For many communities, the prospect of being listed as a Superfund site carries concerns about the viability of future mining projects, as well as impacts on tourism and the involvement of the federal government. The first community downstream of the Gold King Mine is Silverton. Residents and town officials for years fought Superfund designation, which the government recommended because of AMD from the Gold King and dozens of other mines in the upper Animas River watershed. With the end of mining in Silverton in 1991, the town is entirely dependent on tourism dollars, and fears that Superfund listing would diminish the economy were prevalent. Yet, with the Gold King spill, the mining district upstream from Silverton was declared a Superfund site in September 2016. For many people, the fact that the entity that caused the Gold King spill—the EPA—would also be the same entity overseeing the reclamation of the newly listed Bonita Peak Mining District Superfund site was problematic. In fact, the month before the listing, the Navajo Nation announced it was suing the EPA in its role for causing the Gold King Mine spill.

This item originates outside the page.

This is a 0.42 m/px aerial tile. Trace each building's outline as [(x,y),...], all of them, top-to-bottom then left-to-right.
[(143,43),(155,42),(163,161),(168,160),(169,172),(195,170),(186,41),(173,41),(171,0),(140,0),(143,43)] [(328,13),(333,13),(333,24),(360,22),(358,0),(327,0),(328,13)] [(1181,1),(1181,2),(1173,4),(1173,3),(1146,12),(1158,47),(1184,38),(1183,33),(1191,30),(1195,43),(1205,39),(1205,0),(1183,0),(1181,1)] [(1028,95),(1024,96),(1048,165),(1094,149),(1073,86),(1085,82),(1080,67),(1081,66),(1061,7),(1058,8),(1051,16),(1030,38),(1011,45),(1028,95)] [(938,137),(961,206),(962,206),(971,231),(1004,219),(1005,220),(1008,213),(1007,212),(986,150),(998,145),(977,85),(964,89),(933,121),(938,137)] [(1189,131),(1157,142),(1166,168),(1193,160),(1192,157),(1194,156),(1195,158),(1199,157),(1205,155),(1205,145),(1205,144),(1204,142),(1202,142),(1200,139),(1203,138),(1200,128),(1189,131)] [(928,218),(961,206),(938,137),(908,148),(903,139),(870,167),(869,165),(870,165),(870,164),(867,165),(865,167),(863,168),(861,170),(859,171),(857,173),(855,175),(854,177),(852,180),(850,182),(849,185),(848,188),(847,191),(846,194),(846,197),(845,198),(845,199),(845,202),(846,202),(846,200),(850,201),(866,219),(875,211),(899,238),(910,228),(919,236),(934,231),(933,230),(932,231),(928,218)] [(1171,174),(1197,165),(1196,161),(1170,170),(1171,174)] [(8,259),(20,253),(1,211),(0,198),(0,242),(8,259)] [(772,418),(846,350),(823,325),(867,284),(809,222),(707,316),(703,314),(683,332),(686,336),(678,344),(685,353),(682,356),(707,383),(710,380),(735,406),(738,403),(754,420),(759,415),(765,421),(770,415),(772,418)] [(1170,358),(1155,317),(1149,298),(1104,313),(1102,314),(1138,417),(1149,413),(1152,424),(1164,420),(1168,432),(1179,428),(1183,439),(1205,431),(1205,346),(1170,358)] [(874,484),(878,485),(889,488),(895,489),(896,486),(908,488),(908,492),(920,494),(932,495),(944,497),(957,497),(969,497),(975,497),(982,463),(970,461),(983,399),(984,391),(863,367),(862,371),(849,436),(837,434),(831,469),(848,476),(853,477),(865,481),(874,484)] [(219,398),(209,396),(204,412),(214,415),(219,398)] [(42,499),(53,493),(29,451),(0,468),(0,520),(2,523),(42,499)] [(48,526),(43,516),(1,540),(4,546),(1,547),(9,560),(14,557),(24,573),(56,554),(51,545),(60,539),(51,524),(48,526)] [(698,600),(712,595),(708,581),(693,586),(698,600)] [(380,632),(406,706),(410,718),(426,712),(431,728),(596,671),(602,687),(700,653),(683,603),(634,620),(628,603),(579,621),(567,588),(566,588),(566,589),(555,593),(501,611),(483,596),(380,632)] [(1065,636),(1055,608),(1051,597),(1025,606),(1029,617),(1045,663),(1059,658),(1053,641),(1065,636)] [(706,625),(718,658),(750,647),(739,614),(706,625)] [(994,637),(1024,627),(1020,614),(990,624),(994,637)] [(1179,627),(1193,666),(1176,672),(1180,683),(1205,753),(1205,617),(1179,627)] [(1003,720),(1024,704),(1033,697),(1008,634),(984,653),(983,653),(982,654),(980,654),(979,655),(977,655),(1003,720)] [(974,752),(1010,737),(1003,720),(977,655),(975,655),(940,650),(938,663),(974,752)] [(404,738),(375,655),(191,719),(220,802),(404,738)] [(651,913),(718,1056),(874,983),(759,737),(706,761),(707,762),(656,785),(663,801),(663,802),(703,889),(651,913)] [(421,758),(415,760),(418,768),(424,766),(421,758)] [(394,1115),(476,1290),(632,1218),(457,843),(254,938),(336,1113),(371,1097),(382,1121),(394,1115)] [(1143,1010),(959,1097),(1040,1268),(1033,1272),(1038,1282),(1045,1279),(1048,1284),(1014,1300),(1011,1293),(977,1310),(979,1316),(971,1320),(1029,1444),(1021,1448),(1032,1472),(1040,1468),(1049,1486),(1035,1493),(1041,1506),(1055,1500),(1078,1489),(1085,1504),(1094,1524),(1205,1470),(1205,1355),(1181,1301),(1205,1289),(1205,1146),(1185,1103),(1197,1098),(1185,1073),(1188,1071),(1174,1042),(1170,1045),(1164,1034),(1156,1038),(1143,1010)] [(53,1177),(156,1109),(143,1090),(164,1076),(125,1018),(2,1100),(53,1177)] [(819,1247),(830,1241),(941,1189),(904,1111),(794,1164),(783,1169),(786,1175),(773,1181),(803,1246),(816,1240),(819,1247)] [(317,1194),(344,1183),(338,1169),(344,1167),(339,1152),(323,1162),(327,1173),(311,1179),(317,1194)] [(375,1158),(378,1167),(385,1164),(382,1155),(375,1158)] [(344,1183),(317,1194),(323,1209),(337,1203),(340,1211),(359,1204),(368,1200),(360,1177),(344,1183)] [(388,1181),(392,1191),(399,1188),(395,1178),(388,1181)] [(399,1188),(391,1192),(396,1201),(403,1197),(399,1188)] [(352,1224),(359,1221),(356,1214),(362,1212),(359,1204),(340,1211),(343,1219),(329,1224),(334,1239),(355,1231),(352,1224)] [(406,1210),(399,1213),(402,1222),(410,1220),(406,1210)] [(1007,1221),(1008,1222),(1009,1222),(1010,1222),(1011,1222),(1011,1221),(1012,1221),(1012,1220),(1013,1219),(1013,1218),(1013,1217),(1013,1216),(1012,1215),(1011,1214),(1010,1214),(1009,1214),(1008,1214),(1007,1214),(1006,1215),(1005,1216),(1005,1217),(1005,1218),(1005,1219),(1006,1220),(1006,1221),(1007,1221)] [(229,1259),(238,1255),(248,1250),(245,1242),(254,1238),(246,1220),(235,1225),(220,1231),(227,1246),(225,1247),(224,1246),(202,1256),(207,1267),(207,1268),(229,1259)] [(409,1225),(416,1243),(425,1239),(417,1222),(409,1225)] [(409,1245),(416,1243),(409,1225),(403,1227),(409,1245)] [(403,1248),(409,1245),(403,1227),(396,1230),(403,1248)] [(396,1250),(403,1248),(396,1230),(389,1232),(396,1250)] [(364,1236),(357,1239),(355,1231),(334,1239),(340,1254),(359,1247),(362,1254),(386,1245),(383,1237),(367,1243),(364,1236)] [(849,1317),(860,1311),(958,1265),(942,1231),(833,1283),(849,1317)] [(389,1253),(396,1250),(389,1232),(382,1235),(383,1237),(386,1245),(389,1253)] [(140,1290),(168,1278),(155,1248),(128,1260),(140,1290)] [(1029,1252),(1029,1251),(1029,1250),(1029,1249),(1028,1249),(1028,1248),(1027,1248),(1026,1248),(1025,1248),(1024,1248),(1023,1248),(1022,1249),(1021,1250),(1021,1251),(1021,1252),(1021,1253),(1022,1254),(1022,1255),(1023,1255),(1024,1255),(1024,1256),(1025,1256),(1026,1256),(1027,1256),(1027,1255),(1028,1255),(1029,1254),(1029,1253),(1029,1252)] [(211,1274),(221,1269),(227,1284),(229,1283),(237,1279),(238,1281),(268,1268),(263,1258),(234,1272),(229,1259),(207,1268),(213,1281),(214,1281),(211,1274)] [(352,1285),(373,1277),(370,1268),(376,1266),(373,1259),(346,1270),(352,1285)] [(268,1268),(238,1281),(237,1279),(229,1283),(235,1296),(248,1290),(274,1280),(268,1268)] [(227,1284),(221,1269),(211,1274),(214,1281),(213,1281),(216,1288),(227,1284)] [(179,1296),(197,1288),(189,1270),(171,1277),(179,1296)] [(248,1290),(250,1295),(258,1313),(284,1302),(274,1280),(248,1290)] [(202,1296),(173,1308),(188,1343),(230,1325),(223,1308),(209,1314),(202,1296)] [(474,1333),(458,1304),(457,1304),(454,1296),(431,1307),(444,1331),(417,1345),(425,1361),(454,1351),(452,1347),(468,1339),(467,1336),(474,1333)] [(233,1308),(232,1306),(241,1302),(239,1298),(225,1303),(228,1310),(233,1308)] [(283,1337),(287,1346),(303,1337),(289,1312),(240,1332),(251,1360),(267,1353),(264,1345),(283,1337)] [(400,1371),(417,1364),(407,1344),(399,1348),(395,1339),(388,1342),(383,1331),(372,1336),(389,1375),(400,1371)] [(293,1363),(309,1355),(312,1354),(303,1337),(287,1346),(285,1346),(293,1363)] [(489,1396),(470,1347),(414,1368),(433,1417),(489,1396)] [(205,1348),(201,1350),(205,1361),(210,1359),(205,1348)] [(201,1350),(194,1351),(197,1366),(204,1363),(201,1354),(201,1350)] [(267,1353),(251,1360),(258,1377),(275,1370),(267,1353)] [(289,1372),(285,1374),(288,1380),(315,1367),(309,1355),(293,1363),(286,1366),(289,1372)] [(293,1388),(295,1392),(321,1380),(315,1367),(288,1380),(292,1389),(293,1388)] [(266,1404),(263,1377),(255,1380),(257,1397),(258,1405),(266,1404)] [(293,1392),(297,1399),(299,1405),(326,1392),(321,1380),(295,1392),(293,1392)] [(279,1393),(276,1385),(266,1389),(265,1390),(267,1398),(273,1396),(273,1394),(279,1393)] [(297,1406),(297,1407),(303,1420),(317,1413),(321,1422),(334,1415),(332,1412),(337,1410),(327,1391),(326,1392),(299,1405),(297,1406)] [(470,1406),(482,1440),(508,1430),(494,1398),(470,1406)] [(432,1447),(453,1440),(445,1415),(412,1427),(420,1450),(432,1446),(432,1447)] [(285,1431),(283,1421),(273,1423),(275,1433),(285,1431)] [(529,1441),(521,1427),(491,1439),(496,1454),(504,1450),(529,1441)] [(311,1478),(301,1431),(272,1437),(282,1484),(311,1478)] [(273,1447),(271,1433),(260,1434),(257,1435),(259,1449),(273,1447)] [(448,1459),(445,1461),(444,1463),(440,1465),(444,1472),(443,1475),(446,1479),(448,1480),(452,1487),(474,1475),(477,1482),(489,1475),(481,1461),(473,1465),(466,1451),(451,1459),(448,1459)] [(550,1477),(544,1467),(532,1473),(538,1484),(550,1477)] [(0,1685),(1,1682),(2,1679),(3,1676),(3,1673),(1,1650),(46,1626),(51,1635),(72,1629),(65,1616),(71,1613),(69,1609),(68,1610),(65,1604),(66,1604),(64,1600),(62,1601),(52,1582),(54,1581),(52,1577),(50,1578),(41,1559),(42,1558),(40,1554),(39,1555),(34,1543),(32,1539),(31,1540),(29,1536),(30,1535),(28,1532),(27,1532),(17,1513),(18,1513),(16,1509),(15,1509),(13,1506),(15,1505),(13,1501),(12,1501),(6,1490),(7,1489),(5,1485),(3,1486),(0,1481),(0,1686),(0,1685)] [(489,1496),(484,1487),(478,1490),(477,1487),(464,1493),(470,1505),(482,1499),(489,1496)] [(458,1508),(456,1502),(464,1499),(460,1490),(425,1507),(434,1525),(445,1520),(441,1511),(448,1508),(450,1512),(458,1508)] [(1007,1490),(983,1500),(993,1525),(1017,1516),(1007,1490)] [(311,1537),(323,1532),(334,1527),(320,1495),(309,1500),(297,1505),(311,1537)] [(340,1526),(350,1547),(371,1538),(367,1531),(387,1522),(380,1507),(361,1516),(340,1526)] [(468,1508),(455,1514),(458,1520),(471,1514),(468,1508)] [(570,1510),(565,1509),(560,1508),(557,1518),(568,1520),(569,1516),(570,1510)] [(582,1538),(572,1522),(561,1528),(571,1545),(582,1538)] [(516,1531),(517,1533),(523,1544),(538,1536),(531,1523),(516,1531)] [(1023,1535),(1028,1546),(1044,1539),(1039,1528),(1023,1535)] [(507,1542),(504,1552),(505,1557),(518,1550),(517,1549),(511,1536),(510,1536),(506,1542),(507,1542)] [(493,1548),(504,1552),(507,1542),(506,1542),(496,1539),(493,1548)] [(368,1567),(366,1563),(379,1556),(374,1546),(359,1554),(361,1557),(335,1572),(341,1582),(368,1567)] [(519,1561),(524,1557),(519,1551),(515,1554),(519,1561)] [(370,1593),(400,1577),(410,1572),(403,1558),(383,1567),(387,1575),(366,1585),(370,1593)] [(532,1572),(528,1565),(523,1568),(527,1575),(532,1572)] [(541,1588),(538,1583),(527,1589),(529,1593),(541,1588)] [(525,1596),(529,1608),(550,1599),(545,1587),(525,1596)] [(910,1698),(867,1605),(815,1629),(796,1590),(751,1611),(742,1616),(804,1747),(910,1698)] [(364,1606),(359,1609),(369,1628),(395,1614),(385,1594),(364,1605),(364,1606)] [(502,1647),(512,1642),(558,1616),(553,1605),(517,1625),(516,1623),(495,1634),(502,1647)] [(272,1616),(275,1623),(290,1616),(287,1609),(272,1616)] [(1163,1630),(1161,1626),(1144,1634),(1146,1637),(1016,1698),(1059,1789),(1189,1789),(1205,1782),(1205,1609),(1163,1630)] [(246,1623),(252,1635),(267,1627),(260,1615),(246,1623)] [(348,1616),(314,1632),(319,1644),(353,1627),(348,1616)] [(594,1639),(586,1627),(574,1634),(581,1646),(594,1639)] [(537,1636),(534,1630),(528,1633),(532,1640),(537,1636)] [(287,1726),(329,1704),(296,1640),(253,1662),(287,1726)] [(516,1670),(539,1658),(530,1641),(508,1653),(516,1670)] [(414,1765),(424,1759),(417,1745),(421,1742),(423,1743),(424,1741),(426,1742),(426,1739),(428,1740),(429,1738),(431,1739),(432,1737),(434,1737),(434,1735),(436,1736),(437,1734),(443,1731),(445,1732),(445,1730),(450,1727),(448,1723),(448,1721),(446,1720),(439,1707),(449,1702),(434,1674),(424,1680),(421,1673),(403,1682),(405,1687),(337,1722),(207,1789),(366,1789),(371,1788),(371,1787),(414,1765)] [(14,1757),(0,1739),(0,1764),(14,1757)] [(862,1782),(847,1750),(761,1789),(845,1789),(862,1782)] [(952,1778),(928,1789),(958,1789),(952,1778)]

In April 2017, I started attending biannual town hall meetings held by the EPA in Silverton, Durango, and Farmington. My research is intended to address the political ecology of risk related to environmental contamination. At stake is a concern to understand how people collectively respond to and mitigate (or not) environmental risks. My research project is a comparative study of community (including interactions with NGOs and government entities) responses to legacy mining pollution and reclamation in the San Juan Mountains of southwestern Colorado. The San Juans have been the site of hard rock mining since the 1870s, involved the displacement of the Ute Nation from their ancestral homelands, and thus provide an exemplary case study of the legacies of the 1872 mining law, settler colonialism linked to mining, and contemporary efforts to deal with mining pollution and reclamation. The region offers a variety of community-led efforts to deal with mining cleanup, with several of the communities at some point in the process of Superfund listing. As I argue in a forthcoming article on the anthropology of mining in the Annual Review of Anthropology, the structure of our very lives consigns us to living in the Mineral Age. Finding creative, collective efforts to better deal with the social and environmental impacts of life in the mineral age are imperative for the sustainability of our planet and the social-ecological systems that depend on it.
Jerry K. Jacka is an Associate Professor of anthropology at the University of Colorado Boulder.
Cite as: Jacka, Jerry K. 2018. “Abandoned Mine Lands and Collective Cleanup Efforts.” EnviroSociety, 18 June. www.envirosociety.org/2018/06/abandoned-mine-lands-and-collective-cleanup-efforts.